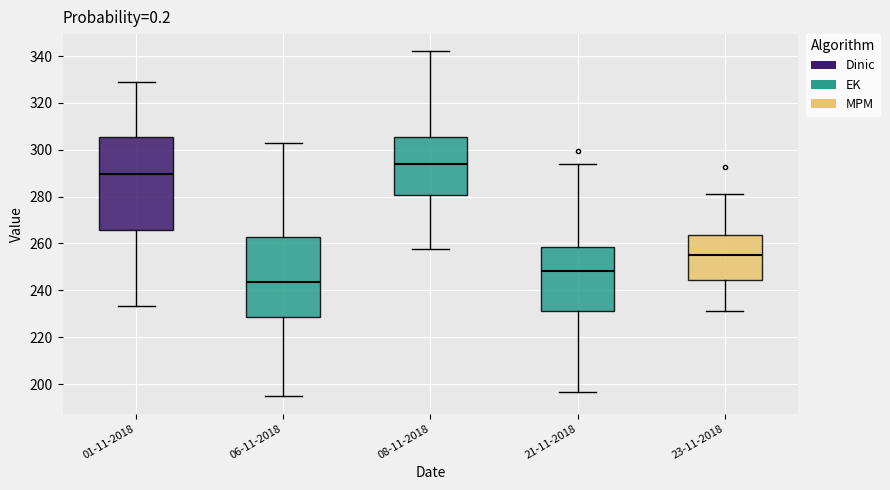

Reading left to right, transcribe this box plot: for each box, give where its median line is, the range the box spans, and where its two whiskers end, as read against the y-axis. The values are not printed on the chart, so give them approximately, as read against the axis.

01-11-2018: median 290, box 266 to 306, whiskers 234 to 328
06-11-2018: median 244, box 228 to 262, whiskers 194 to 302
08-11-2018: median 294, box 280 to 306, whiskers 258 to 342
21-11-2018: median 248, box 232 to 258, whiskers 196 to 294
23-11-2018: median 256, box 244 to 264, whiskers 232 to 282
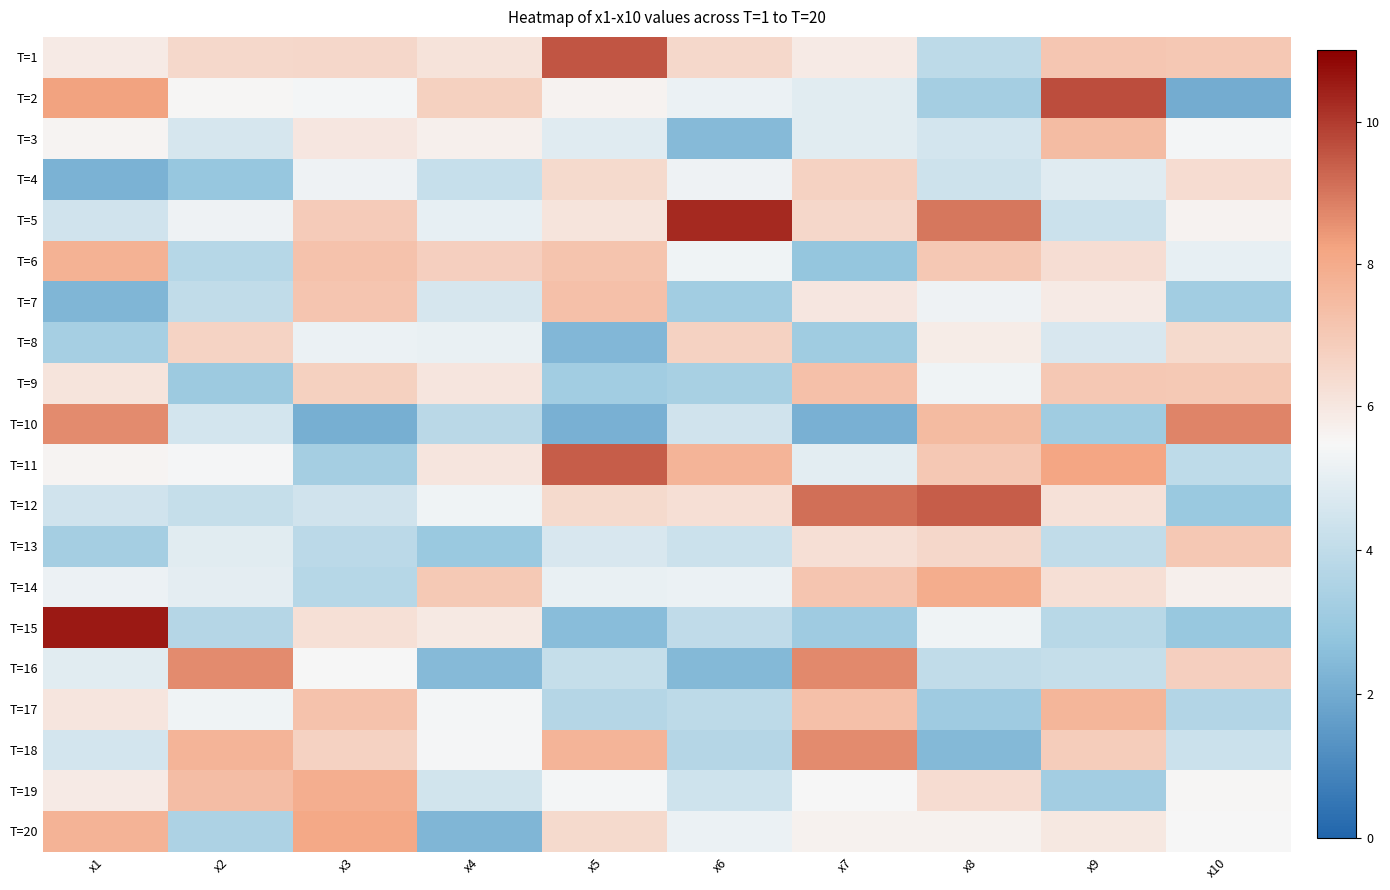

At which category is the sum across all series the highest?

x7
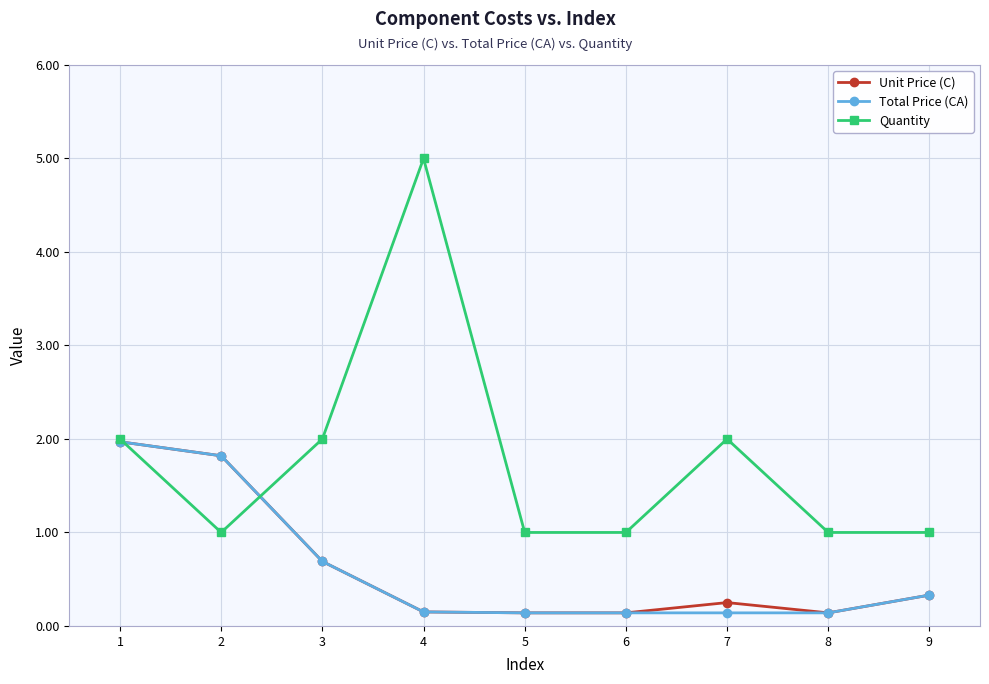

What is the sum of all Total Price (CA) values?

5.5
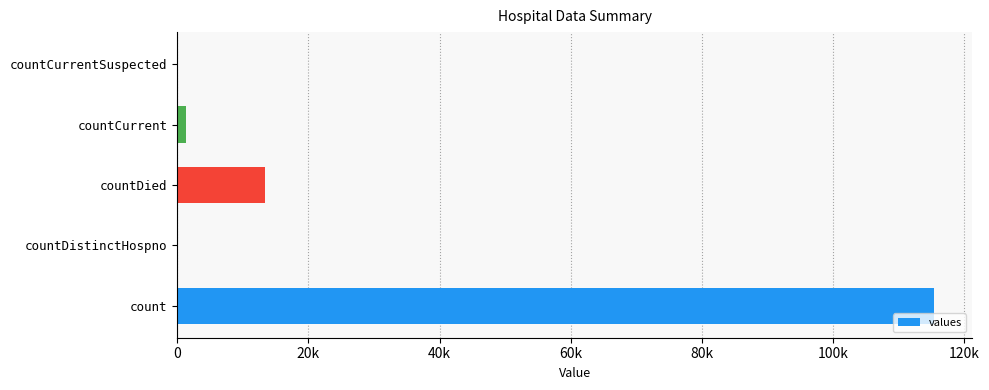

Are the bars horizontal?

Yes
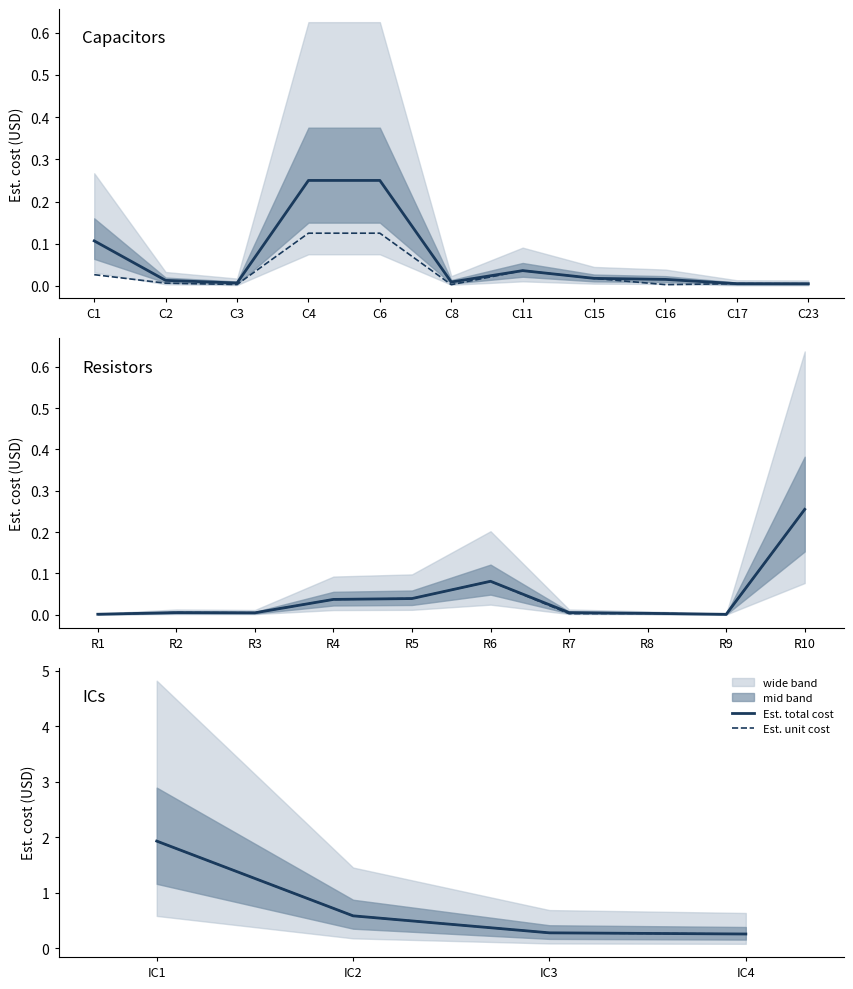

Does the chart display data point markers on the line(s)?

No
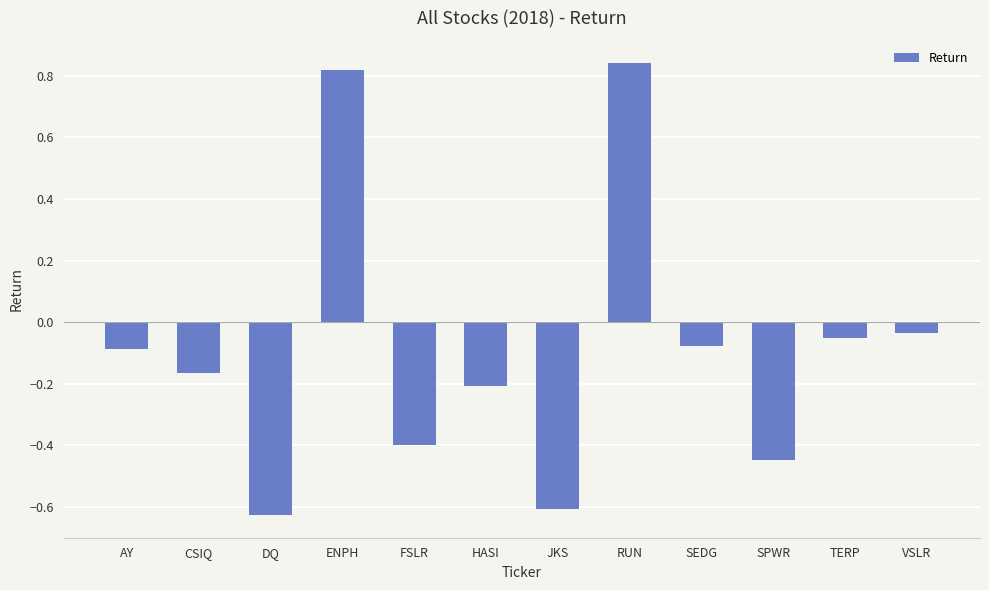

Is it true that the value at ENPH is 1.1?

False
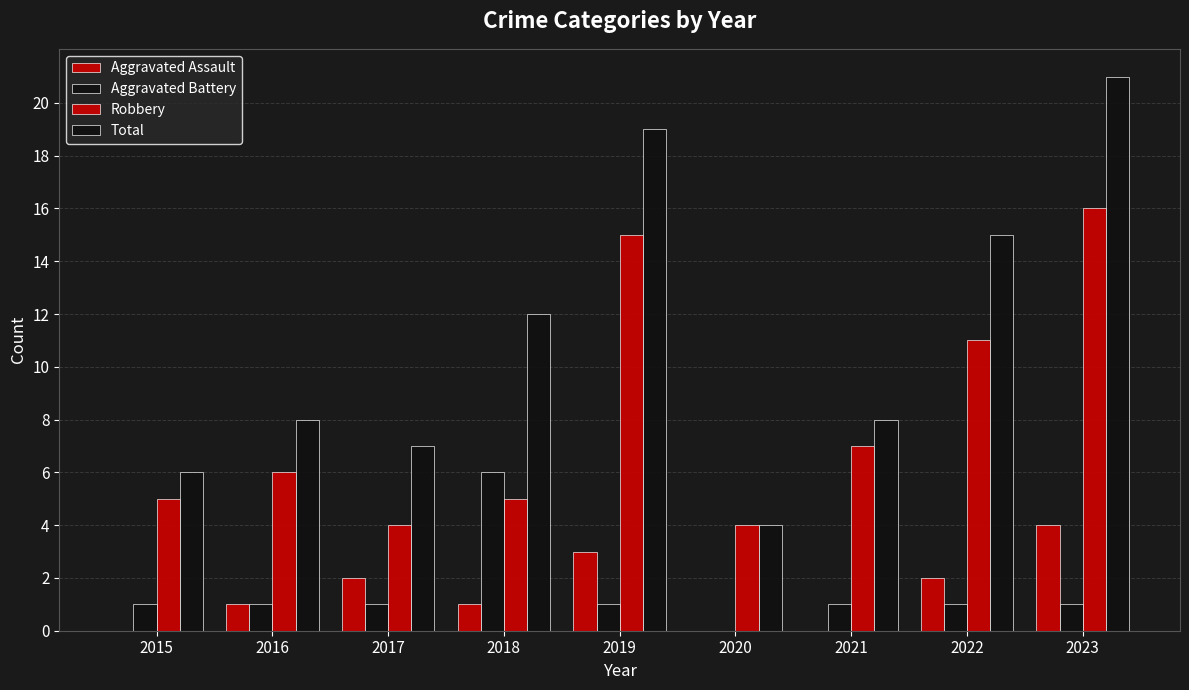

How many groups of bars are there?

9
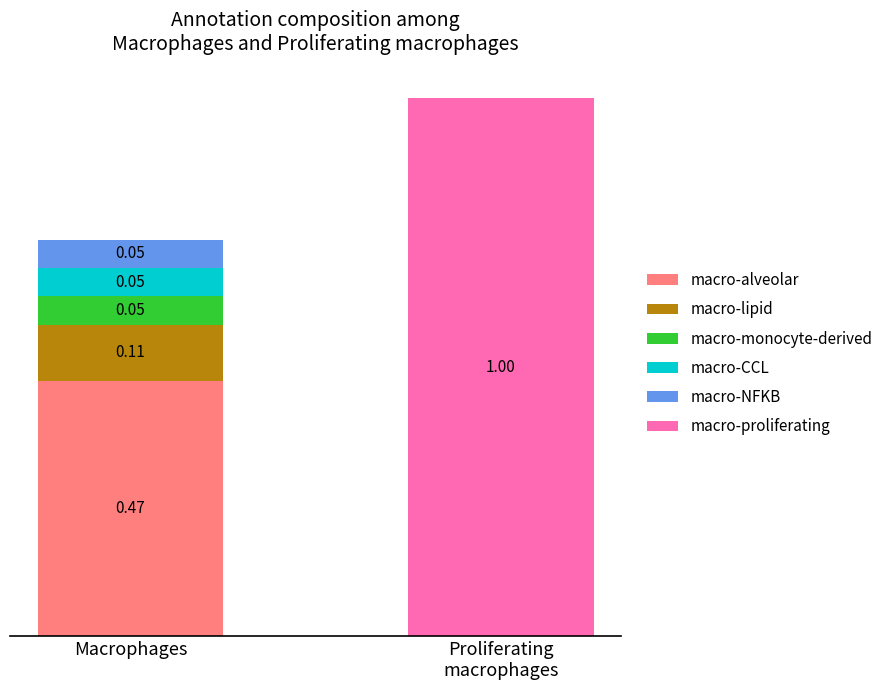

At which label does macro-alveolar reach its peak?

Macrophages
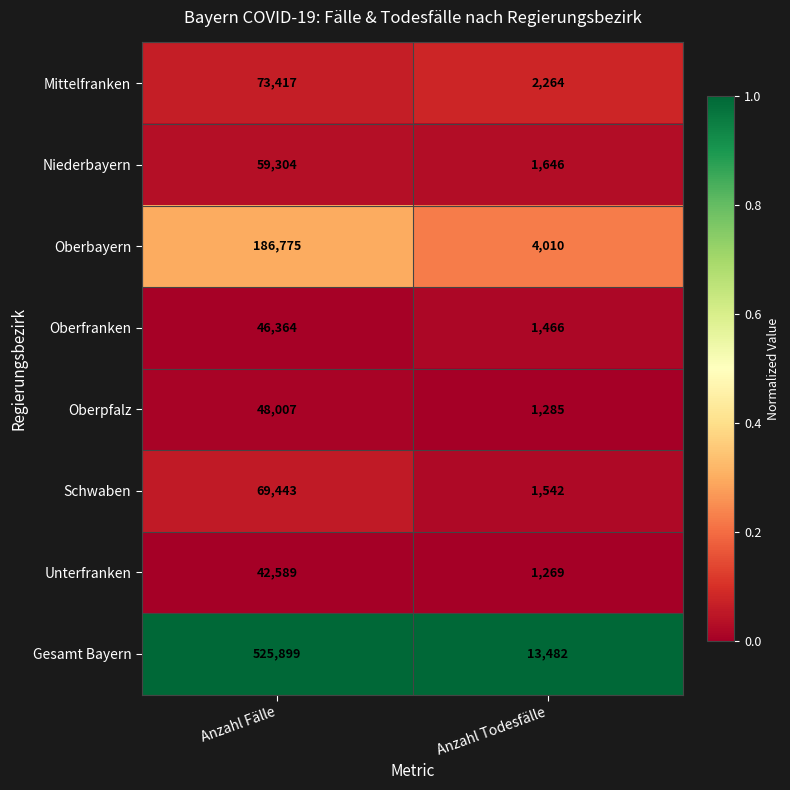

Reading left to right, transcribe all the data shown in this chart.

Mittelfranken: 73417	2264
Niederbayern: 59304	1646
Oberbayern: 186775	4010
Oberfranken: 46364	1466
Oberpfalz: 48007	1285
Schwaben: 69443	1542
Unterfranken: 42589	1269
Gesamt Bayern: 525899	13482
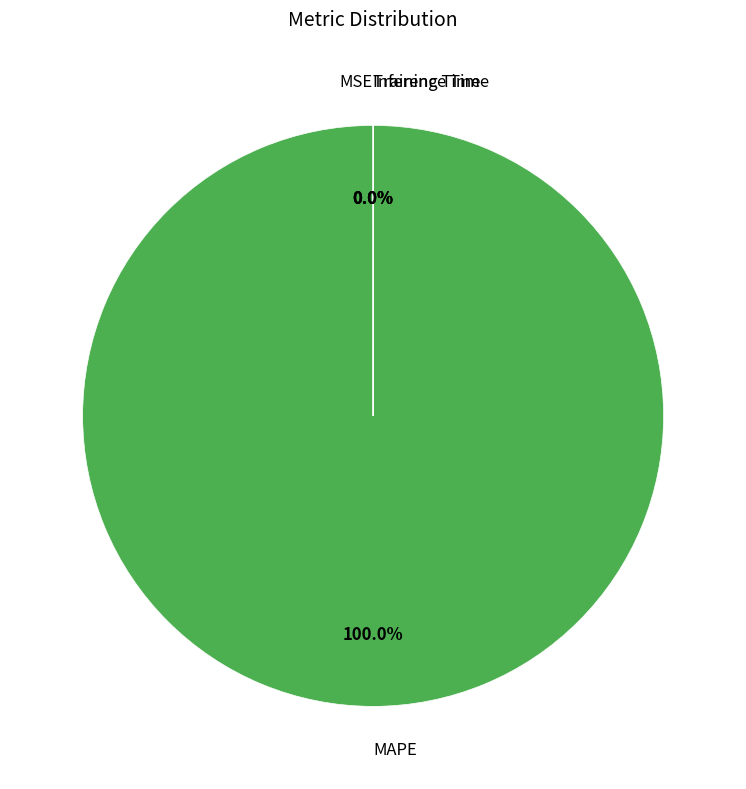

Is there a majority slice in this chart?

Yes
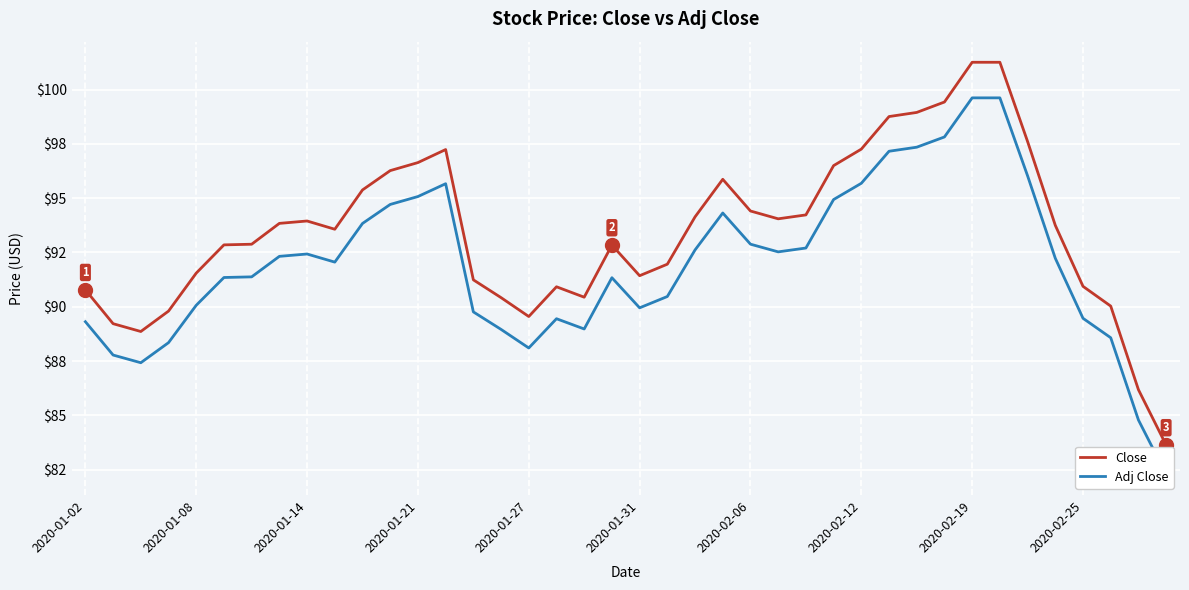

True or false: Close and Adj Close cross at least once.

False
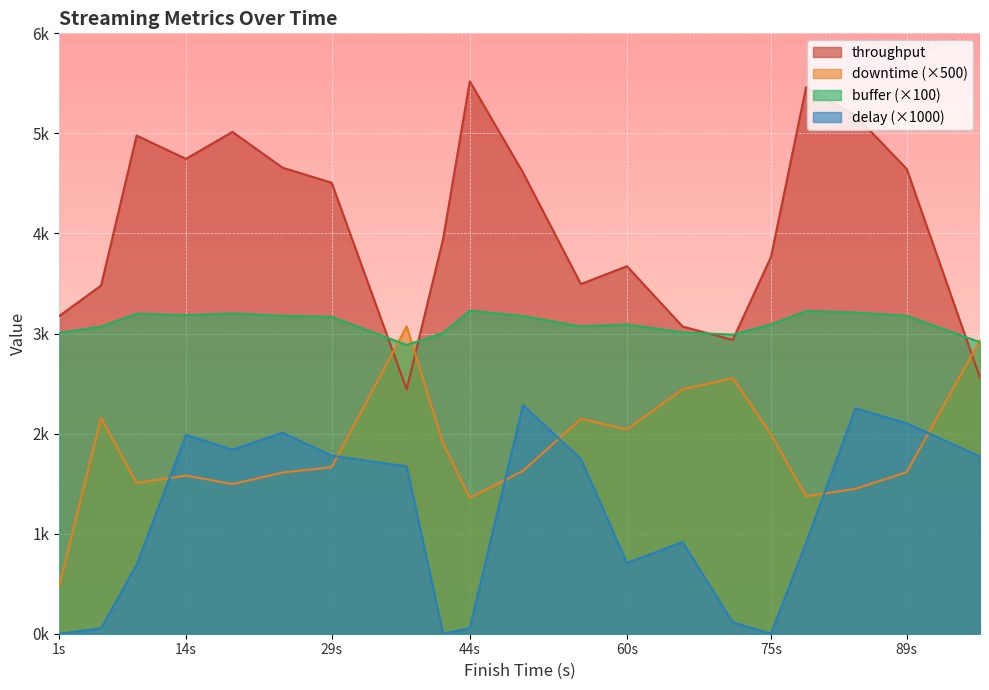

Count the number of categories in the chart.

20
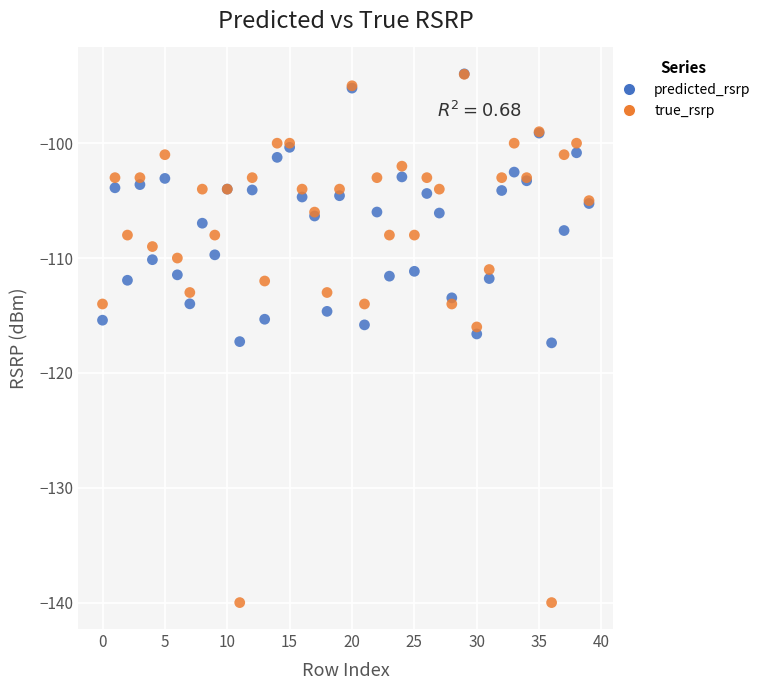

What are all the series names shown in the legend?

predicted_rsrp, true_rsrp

*JOB ITEM*.
Rewrite the lines from the one containing "True or false: Close" through the end of the records, replacing "series" with "datasets" and keeping everything else the same. Leave the pictures out of your answer.

*RESPONSE TO THE EXERCISE*.
True or false: Close and Adj Close cross at least once.

False

Count the number of categories in the chart.

20

What are all the datasets names shown in the legend?

predicted_rsrp, true_rsrp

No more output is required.